L'Intrépide Albion

Publié le par Section socialiste de Sciences-Po

 

Décidemment, le Royaume-Uni n’en finit pas de nous étonner. Alors que le gouvernement a présenté un plan de rigueur dont l’ampleur est sans commune mesure avec ce que le pays a connu depuis la guerre, les citoyens sont assez peu nombreux à descendre dans la rue, et les manifestations ne semblent médiatisées que pour condamner la violence qui a pu entacher leur déroulement. Les Anglais montrent qu’ils réagissent avec leur flegme légendaire en acceptant les sacrifices qui leur sont demandés, et laissent le gouvernement conservateur de M. Cameron mettre en œuvre une sévère cure d’austérité. Ce tableau rapidement esquissé de l’actualité au Royaume-Uni ne peut que décontenancer un observateur français, surtout s’il imagine quelle serait l’ampleur des manifestations dans l’hypothèse où une mesure comme le gel des salaires des fonctionnaires pendant 2 ans serait appliquée en France…

 

La réaction britannique doit être analysée en dépassant le prisme de lecture français. Les Anglais sont accoutumés à vivre au sein d’une économie bien plus libérale qu’en France. Le self-made man et le do it yourself sont des idées profondément ancrées dans l’imaginaire des Britanniques, pour qui l’Etat ne doit pas être omniprésent, afin de laisser l’individu s’affirmer.
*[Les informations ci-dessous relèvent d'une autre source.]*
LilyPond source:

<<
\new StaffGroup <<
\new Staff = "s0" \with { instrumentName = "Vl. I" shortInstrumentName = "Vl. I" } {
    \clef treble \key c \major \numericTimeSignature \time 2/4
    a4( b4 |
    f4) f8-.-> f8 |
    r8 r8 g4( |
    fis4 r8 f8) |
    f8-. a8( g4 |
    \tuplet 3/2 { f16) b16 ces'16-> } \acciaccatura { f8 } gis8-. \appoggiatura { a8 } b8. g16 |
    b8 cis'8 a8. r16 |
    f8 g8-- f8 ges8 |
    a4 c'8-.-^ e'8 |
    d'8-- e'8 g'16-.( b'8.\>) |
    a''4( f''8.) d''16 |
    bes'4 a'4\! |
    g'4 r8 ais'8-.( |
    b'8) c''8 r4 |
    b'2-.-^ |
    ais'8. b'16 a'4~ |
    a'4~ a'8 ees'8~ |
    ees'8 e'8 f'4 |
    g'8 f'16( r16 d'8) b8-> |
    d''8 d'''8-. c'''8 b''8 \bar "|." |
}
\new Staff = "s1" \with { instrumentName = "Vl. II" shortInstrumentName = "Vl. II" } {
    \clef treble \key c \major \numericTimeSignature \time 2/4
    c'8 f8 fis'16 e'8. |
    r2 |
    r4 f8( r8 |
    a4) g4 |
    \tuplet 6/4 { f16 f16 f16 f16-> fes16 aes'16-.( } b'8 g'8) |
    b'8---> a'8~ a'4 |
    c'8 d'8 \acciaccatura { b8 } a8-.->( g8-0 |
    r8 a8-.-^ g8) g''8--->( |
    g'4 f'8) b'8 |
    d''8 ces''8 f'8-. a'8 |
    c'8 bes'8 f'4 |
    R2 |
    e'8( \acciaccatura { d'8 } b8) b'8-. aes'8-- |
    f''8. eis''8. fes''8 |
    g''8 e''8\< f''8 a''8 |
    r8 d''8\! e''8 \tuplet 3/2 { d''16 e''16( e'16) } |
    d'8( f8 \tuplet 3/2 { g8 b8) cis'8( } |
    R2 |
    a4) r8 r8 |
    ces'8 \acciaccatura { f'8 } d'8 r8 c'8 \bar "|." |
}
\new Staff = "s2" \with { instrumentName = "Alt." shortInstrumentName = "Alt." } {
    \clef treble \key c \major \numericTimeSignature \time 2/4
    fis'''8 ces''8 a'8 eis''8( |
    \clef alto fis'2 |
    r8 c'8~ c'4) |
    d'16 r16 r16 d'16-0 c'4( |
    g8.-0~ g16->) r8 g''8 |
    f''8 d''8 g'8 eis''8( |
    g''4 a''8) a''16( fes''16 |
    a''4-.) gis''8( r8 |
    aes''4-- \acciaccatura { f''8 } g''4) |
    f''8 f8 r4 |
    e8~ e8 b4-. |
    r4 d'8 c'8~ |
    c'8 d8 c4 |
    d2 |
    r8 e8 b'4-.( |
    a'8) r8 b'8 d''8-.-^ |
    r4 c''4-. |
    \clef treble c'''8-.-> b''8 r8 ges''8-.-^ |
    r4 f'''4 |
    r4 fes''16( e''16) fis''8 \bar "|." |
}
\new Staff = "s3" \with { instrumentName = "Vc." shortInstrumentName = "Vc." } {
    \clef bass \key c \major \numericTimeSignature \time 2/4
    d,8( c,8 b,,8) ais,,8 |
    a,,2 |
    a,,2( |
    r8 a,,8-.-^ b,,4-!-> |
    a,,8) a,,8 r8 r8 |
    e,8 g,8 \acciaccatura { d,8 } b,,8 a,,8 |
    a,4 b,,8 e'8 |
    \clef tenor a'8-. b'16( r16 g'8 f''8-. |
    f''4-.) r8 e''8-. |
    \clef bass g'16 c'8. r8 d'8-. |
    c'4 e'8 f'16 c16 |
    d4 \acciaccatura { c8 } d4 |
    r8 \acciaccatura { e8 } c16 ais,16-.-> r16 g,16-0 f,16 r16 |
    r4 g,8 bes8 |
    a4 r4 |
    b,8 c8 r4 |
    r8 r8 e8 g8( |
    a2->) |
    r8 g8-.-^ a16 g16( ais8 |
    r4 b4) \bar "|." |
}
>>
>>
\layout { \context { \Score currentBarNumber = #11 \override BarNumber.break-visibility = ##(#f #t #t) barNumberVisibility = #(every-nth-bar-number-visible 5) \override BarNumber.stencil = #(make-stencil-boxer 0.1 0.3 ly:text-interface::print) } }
Ce cadre de pensée a pour conséquence un positionnement différent des partis politiques, qui ont globalement des idées que l’on pourrait qualifier de plus à droite ou de plus libérales selon une vision française. Par conséquent, les conservateurs sont économiquement plus libéraux que l’UMP, tout comme les travaillistes le sont par rapport au PS. Ainsi, le Labour de Tony Blair et Gordon Brown a voté des lois relevant d’une logique libérale tout en  prenant en compte les difficultés des plus pauvres.

 

Il est paradoxal de constater que la pensée de Keynes soit aujourd’hui beaucoup moins populaire dans le pays de l’auteur de la Théorie générale de l’emploi, de l’intérêt et de la monnaie que dans d’autres endroits, comme en France. L’économiste britannique prône la relance de l’activité par des investissements impliquant un accroissement des déficits visant à soutenir une croissance qui doit à terme permettre de résorber ces mêmes déficits. Cette théorie est traditionnellement classée comme une conception économique de gauche, et fut notamment appliquée avec succès après la Seconde Guerre mondiale, et à l’arrivée au pouvoir de François Mitterrand en 1981, avec cependant ici beaucoup plus de difficultés en raison du contexte nouveau apparu après la crise de 1973.

 

L’augmentation de 2.5 points de la TVA au Royaume-Uni, tout comme d’autres mesures telles que la réforme des allocations familiales, va  toucher de plein fouet les catégories populaires, soumises au même impôt sur la consommation que les plus riches,. Si la réaction du peuple anglais peut être vue comme une preuve de courage, elle peut aussi être considérée comme une acceptation fataliste de la réforme gouvernementale.

La fin de l’ère Blair ne doit cependant pas laisser penser que M. Cameron puisse devenir une nouvelle incarnation de l’injustice économique dont la logique fut glorifiée par Mme Thatcher en son temps. Non, le gouvernement conservateur élu il y a quelques mois n’a pas le droit de creuser les inégalités comme il a l’intention de le faire, non plus que de faire porter tout le poids des conséquences de la crise sur les épaules de ceux qui n’ont pas été responsables de l’aggravation de la situation économique. Au contraire, d’éventuelles mesures d’austérité doivent mettre l’accent sur une réduction des inégalités, notamment par un accroissement de la progressivité de l’impôt et par la mise en place de mesures sociales. Pour sa part la France, confrontée elle aussi à d’importantes difficultés, doit de la même façon affirmer sa fibre sociale dans le domaine économique. Le Parti Socialiste a ainsi amorcé une réflexion dans ce sens afin d’établir un projet pour l’élection présidentielle de 2012, à travers le texte de la convention sur l’égalité réelle, qui doit permettre de conjuguer harmonieusement et efficacement l’impératif économique et les préoccupations sociales.